Predictive model building


Supervisor

Chris Wild

Discipline

Statistics

Project code: SCI242

This project will involve working with the iNZight development team on developing methods for automatically building predictive regression models and model diagnostics for generalised linear models and survival models.

Requirements: Very good grades in Stats 310 and 330 and very good R-programming skills.

Visualisations of concepts in probability modelling and statistics


Supervisor

Chris Wild

Discipline

Statistics

Project code: SCI243

This project will involve working with the department’s Statistics Education Research group on visualisations to improve understanding of concepts and models in probability and statistical inference.

Requirement: Good javascript programming skills, or proven record in learning new computer systems from online resources (outside of formal courses)

Visualisation of Multiple Response data from complex surveys


Supervisor

Chris Wild

Discipline

Statistics

Project code: SCI244

iNZight already has tools for displaying and analysing multiple-response data from random samples. This project will involve generalising these methods so that they work with data obtained from more general survey sampling designs.
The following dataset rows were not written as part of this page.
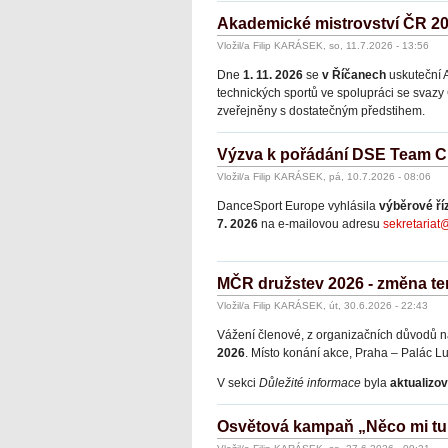
Akademické mistrovství ČR 2
Vložil/a Filip KARÁSEK, so, 11.7.2026 - 13:56
Dne
1. 11. 2026
se
v Říčanech
uskuteční 
technických sportů ve spolupráci se svaz
zveřejněny s dostatečným předstihem.
Výzva k pořádání DSE Team C
Vložil/a Filip KARÁSEK, pá, 10.7.2026 - 08:06
DanceSport Europe vyhlásila
výběrové ří
7. 2026
na e-mailovou adresu
sekretariat
MČR družstev 2026 - změna te
Vložil/a Filip KARÁSEK, út, 30.6.2026 - 22:43
Vážení členové, z organizačních důvodů na
2026
. Místo konání akce, Praha – Palác 
V sekci
Důležité informace
byla
aktualizov
Osvětová kampaň „Něco mi tu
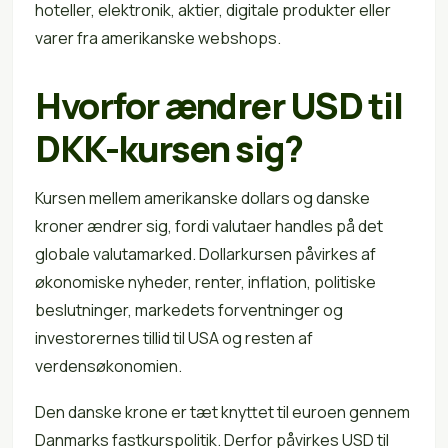
hoteller, elektronik, aktier, digitale produkter eller
varer fra amerikanske webshops.
Hvorfor ændrer USD til
DKK-kursen sig?
Kursen mellem amerikanske dollars og danske
kroner ændrer sig, fordi valutaer handles på det
globale valutamarked. Dollarkursen påvirkes af
økonomiske nyheder, renter, inflation, politiske
beslutninger, markedets forventninger og
investorernes tillid til USA og resten af
verdensøkonomien.
Den danske krone er tæt knyttet til euroen gennem
Danmarks fastkurspolitik. Derfor påvirkes USD til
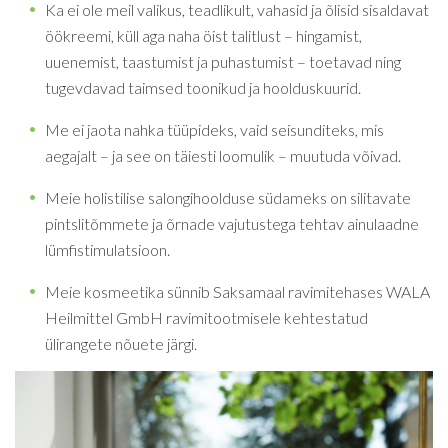
Ka ei ole meil valikus, teadlikult, vahasid ja õlisid sisaldavat
öökreemi, küll aga naha öist talitlust – hingamist,
uuenemist, taastumist ja puhastumist – toetavad ning
tugevdavad taimsed toonikud ja hoolduskuurid.
Me ei jaota nahka tüüpideks, vaid seisunditeks, mis
aegajalt – ja see on täiesti loomulik – muutuda võivad.
Meie holistilise salongihoolduse südameks on silitavate
pintslitõmmete ja õrnade vajutustega tehtav ainulaadne
lümfistimulatsioon.
Meie kosmeetika sünnib Saksamaal ravimitehases WALA
Heilmittel GmbH ravimitootmisele kehtestatud
ülirangete nõuete järgi.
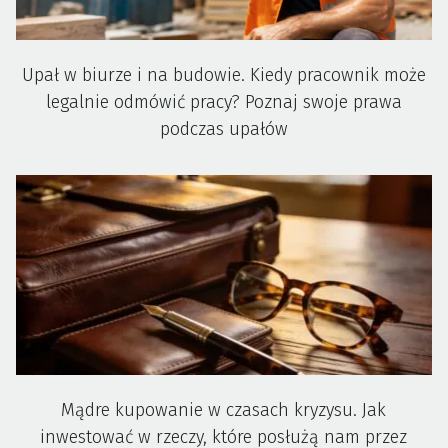
Upał w biurze i na budowie. Kiedy pracownik może
legalnie odmówić pracy? Poznaj swoje prawa
podczas upałów
Mądre kupowanie w czasach kryzysu. Jak
inwestować w rzeczy, które posłużą nam przez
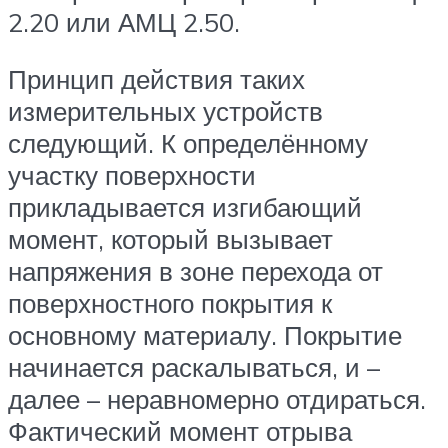
2.20 или АМЦ 2.50.
Принцип действия таких
измерительных устройств
следующий. К определённому
участку поверхности
прикладывается изгибающий
момент, который вызывает
напряжения в зоне перехода от
поверхностного покрытия к
основному материалу. Покрытие
начинается раскалываться, и –
далее – неравномерно отдираться.
Фактический момент отрыва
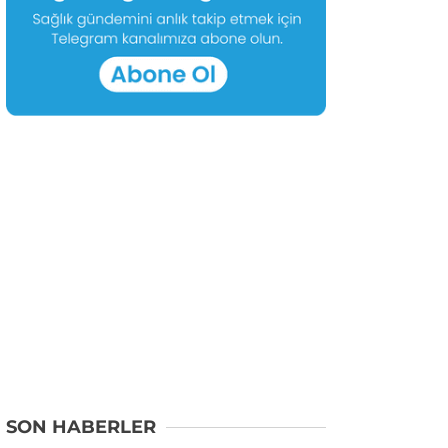
SON HABERLER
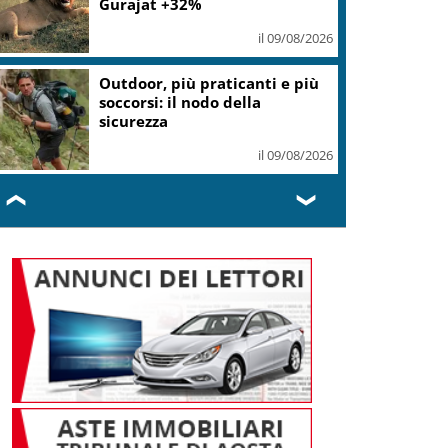
Gurajat +32%
il 09/08/2026
Outdoor, più praticanti e più
soccorsi: il nodo della
sicurezza
il 09/08/2026
❮
❯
Requirements: Very good grades in Stats 310 and 330 and very good R-programming skills.

Topics in data visualisation


Supervisor

Chris Wild

Discipline

Statistics

Project code: SCI245

A student may wish to explore other topics such as providing capabilities with colour including using colour metrics to choose colour palettes with maximally-different colours, developing Shiny apps for allowing sensitive data to be analysed and displayed with the data itself kept secure, or developing tools for survival analysis.

Requirements: Very good R-programming skills.